Yangında oğlu Eren Bağcı'yı kaybeden baba Rıza Eray Bağcı, yapılan yargılamalar neticesinde sanıkların, hem olaydan önce hem de olay esnasında organize bir şekilde hareket ettiklerine inandıklarını söyledi. Bağcı: "Sanıkların tamamını olası kastla cezalandırmasını istiyorum" şeklinde konuştu.
Bağcı ailesinin avukatı İlke Yürek de "Otel yöneticilerinin sorumsuzluğunu, çalışanların vurdumduymazlığını, kamu görevlilerinin aymazlığını tüm gerçekçiliğiyle gördük. Kamu görevlileri göz göre göre bu katliamı onaylamıştır" ifadelerini paylaştı.
Müşteki avukatlarından Avukat Onur Kaynun, "Bakanlık personelinin tamamının, Bakan Yardımcısı Nadir Alpaslan'ın da olası kasttan yargılanması lazım. Neşe Çıldık denilen kadın ise sürekli yurt dışına çıkıp duruyor ancak Savcılık bir müzekkere bile yazmıyor" şeklinde bir beyanda bulundu.

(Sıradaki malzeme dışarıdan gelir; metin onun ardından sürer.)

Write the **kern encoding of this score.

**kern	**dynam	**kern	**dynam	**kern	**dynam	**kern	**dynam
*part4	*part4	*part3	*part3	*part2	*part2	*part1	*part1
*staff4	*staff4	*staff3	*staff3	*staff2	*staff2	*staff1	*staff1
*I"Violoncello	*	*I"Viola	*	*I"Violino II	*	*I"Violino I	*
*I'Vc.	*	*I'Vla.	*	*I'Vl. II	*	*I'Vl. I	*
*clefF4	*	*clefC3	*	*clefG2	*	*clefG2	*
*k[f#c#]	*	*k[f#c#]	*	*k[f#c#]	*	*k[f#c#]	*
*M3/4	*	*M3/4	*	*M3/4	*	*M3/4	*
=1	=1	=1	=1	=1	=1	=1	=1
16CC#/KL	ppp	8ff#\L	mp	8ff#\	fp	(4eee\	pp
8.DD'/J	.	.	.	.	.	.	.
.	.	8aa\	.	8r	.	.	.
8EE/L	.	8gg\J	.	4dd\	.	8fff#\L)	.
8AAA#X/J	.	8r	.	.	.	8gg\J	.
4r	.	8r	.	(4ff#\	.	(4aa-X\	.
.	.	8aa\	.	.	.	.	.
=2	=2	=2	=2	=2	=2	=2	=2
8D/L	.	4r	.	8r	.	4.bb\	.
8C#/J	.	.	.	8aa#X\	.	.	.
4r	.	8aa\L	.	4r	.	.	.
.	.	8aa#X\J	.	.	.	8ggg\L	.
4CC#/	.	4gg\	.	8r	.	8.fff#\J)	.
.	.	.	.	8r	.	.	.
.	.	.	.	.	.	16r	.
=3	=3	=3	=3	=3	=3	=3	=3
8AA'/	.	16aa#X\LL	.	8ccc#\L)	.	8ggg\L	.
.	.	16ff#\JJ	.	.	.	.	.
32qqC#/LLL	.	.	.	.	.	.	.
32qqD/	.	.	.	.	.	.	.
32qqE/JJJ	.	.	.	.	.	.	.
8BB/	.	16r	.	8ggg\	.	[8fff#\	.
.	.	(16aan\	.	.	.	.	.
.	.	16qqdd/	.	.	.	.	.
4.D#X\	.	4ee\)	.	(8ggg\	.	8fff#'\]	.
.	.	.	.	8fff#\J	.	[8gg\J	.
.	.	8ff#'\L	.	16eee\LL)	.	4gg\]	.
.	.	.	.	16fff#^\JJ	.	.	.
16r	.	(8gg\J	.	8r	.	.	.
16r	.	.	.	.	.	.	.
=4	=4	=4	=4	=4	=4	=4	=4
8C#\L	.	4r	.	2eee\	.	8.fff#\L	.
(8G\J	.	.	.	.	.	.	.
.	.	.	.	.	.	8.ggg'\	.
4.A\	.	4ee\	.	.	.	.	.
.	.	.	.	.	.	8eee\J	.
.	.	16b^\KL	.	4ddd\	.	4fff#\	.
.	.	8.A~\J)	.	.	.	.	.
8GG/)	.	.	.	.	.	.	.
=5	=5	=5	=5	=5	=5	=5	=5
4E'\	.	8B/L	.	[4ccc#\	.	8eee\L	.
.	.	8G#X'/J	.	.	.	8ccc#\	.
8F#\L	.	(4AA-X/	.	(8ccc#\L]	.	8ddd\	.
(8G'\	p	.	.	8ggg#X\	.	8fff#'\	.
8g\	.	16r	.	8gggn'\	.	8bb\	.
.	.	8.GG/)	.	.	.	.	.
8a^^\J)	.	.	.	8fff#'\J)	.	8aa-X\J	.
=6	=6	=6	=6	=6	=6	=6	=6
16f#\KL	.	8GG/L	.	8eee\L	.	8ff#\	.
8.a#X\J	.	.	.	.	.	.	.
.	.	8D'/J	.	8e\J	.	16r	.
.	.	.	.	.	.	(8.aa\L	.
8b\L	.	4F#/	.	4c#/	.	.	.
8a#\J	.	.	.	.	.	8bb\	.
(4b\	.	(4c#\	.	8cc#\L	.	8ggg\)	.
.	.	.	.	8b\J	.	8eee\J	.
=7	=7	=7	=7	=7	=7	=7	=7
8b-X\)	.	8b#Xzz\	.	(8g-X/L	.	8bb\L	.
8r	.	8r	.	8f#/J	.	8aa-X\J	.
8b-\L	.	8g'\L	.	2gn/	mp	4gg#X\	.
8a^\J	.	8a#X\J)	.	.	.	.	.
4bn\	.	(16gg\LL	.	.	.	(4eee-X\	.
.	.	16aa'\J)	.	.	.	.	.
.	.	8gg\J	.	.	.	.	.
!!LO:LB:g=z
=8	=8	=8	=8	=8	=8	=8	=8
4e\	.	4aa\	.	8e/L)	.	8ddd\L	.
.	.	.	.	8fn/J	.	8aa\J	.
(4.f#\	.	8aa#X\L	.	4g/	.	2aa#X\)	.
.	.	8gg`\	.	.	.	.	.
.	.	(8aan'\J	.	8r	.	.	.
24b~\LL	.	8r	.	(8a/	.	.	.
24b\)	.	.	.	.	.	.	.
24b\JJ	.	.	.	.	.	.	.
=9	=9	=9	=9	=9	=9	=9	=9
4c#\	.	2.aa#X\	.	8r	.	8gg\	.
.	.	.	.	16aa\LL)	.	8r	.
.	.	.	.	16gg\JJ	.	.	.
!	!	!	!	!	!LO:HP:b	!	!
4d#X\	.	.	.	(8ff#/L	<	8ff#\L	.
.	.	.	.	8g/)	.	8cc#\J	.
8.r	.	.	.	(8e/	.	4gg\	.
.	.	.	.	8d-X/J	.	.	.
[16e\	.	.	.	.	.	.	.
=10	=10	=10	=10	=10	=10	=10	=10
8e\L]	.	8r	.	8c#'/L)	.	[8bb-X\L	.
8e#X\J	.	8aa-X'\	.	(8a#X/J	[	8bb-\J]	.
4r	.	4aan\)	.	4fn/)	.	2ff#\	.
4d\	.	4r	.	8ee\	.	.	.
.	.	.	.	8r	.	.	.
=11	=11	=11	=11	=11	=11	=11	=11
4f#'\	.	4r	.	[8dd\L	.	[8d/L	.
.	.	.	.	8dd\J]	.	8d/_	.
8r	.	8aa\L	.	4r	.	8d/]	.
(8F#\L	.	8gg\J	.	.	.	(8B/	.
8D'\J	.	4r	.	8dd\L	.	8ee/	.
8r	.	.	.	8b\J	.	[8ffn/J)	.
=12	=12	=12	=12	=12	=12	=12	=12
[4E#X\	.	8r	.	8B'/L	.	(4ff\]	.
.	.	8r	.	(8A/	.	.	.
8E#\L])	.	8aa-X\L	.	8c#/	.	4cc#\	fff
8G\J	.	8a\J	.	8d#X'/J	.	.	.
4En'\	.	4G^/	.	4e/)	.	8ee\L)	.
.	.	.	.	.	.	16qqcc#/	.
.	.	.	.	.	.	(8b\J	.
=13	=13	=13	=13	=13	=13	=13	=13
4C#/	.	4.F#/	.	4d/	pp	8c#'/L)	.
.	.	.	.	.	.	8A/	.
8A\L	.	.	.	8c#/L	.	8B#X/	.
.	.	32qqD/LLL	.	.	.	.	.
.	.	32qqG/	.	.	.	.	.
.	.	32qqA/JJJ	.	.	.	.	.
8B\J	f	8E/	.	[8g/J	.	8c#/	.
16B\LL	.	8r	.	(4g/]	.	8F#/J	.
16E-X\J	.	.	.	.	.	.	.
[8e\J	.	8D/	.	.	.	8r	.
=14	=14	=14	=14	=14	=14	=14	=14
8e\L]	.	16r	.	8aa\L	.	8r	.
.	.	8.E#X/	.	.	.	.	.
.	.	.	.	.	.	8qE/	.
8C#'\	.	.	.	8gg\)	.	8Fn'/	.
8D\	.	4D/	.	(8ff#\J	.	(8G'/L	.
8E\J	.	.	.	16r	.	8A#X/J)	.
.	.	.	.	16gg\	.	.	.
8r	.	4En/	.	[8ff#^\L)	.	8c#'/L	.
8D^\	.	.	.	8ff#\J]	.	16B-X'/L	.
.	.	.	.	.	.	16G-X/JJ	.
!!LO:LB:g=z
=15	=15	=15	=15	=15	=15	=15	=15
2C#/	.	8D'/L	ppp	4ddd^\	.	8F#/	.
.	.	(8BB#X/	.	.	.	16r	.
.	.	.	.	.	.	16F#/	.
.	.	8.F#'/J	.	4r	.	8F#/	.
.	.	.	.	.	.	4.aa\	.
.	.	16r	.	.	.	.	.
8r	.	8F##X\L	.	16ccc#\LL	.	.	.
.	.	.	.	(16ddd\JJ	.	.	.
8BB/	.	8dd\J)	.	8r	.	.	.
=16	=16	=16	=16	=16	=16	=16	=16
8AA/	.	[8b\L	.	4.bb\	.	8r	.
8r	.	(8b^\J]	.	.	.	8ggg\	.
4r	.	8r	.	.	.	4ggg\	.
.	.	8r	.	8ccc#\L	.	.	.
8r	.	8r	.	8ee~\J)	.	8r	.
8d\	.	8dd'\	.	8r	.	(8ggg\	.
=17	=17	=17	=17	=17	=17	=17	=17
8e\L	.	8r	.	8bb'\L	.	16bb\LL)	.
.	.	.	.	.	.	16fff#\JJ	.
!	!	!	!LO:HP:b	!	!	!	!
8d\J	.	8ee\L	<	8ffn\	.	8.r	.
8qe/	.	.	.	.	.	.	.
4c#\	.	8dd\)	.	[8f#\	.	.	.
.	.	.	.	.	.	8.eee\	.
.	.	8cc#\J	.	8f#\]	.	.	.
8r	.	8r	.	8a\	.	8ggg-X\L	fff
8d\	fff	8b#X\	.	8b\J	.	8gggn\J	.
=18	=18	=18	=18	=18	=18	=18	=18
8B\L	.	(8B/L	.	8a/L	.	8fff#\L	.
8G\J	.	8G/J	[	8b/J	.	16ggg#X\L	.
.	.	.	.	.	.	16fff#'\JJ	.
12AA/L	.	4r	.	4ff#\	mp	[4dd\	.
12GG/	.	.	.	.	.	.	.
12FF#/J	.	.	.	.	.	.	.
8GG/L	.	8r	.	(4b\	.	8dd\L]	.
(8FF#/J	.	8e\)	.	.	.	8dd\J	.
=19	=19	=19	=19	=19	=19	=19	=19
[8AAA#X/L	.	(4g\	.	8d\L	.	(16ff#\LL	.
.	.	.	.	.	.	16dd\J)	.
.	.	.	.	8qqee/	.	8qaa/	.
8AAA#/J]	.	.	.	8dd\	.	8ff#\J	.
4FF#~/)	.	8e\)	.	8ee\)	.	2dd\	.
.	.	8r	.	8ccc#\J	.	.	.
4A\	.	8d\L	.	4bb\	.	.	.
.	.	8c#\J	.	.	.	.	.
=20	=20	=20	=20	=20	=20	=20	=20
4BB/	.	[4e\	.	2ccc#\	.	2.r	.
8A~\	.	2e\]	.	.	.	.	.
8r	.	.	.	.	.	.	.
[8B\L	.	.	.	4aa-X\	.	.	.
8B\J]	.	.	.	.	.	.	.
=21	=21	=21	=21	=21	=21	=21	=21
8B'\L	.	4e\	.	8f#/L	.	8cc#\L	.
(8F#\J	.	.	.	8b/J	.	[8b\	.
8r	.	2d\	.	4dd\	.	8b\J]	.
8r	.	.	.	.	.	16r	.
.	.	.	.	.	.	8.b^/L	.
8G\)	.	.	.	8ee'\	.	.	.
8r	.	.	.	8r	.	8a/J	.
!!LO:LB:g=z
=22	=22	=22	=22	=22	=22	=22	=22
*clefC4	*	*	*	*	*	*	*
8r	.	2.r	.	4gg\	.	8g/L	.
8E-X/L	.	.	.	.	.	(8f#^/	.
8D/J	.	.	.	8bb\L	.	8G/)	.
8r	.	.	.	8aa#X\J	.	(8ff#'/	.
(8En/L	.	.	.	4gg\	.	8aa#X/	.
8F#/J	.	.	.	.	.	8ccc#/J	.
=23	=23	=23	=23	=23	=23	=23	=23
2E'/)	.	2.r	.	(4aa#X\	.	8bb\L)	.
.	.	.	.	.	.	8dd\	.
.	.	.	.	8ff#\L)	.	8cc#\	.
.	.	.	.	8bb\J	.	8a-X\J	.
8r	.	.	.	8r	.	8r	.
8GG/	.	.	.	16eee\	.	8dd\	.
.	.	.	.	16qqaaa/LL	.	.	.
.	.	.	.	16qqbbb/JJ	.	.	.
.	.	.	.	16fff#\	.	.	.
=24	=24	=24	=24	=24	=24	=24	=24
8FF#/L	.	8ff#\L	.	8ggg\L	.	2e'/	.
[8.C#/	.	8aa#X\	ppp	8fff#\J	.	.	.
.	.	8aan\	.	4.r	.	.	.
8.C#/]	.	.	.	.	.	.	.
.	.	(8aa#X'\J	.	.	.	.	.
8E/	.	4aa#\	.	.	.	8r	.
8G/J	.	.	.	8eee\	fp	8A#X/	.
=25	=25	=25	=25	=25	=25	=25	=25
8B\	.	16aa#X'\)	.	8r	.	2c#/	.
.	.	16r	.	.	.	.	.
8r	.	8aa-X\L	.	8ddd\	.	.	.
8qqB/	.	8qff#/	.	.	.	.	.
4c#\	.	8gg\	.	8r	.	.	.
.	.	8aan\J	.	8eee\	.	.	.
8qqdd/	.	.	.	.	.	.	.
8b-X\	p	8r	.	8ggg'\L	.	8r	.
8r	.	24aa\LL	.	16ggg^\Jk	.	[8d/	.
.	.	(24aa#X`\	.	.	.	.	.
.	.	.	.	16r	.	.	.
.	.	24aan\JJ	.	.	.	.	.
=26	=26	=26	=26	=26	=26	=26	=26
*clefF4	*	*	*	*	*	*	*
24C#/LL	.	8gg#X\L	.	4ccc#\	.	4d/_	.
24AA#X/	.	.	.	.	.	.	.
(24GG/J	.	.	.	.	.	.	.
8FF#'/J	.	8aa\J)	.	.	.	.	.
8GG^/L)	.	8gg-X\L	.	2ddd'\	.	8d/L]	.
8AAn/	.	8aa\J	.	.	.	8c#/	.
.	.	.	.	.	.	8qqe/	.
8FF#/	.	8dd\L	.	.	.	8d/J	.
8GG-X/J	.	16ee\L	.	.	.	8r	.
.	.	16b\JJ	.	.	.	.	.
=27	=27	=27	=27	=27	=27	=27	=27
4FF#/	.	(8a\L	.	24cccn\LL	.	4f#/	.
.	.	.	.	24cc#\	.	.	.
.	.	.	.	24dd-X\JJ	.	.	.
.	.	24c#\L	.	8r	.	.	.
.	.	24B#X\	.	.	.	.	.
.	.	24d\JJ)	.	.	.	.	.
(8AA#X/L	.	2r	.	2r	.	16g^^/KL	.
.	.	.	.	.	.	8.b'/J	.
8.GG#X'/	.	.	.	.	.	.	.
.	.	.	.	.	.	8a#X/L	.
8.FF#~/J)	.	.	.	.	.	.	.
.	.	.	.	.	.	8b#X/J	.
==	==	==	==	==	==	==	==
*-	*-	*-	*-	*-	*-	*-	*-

Duruşmada, kızı Lalin Doğan ve eşi Ceren Yaman Doğan'ı kaybeden baba Rıfat Doğan da "Biz tüm Bolu olarak işin ehli olarak Emine Murtezaoğlu'nu biliriz. Tüm finansı yöneten de odur. Biz buz gibi toprağa verdik yavrumuzu" şeklinde bir ifade verdi.